⑸ 「小麦粉(全粒粉に限る。)」、「小麦粉(全粒粉を除く。)」及び「小麦ふすま」に設定されているジクワットの残留基準値については、現行の残留基準値を削除すること。なお、「小麦粉(全粒粉に限る。)」、「小麦粉(全粒粉を除く。)」及び「小麦ふすま」で農薬が検出された場合には、当該加工品の加工工程を考慮して、原材料中の濃度に換算し、「小麦」の残留基準値への適・不適を確認すること。
⑹ 「植物油(精製したものを除く。)」に設定されているジクワットの残留基準値については、現行の残留基準値を削除すること。なお、「植物油(精製したものを除く。)」で農薬が検出された場合には、当該加工品の加工工程を考慮して、原材料中の濃度に換算し、当該原材料たる食品の残留基準値への適・不適を確認すること。
⑺ 今回残留基準値を設定するテブコナゾールとは、テブコナゾールのみとすること。なお、今回の改正に当たり、残留の規制対象に変更はないこと。
⑻ 今回残留基準値を設定するブロフラニリドとは、ブロフラニリドのみとすること。
⑼ 今回残留基準値を設定するベタメタゾンとは、ベタメタゾンのみとすること。
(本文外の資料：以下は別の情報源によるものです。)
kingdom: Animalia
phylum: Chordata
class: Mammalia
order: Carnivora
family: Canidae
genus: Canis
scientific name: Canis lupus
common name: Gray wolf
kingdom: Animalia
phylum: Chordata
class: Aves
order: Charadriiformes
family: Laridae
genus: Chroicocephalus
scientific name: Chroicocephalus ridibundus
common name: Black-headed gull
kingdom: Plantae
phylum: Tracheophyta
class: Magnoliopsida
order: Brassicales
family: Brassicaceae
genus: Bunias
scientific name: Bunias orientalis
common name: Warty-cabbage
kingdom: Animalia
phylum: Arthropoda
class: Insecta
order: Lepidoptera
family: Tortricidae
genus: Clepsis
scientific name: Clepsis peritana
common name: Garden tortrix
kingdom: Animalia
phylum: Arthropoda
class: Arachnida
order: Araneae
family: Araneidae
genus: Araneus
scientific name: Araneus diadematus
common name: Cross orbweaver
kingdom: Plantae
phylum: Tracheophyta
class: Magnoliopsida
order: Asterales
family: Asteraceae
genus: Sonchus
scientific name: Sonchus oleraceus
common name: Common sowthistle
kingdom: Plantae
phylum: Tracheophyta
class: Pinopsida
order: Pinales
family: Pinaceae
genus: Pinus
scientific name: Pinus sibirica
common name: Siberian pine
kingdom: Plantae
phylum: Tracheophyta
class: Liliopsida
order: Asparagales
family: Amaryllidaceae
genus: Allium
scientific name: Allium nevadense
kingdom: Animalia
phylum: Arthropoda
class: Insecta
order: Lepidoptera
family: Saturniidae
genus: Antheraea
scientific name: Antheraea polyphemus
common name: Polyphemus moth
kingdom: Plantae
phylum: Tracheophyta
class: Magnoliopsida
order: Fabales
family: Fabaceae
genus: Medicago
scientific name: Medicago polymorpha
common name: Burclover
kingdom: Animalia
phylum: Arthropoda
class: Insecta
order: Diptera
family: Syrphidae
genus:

なお、今回の改正に当たり、残留の規制対象に変更はないこと。
「不検出」と定めている一部の食品については、規定する試験法によって試験した場合に、当該成分が検出されるものであってはならないこと。
⑽ 今回残留基準値を設定するベンズピリモキサンとは、農産物及び魚介類にあってはベンズピリモキサンのみとし、畜産物にあってはベンズピリモキサン及び代謝物M5【2-ヒドロキシ-4-[4-(トリフルオロメチル)ベンジルオキシ]ピリミジン-5-カルボン酸】をベンズピリモキサンに換算したものの和とすること。
2 試験法関係
⑴ 今回の告示改正に伴い、「食品衛生法等の一部を改正する法律による改正後の食品衛生法第11条第3項の施行に伴う関係法令の整備について」(平成17年11月29日付け食安発第1129001号厚生労働省医薬食品局食品安全部長通知)の別添3を別紙2の新旧対照表のとおり改めること。
⑵ 検体から試験に用いる試料を採取するに当たっては、別に規定する場合を除き、「食品に残留する農薬、飼料添加物又は動物用医薬品の成分である物質の試験法について」(平成17年1月24日付け食安発第0124001号部長通知)の第1章総則の4.試料採取に従うこと。
3 その他
法に基づく残留基準値の設定に併せ、農薬取締法(昭和23年法律第82号)に基づく農薬ブロフラニリド及び農薬ベンズピリモキサンに係る新規農薬登録並びに農薬シクラニリプロール及び農薬テブコナゾールに係る適用拡大のための変更登録が、今後農林水産省において行われる予定であること。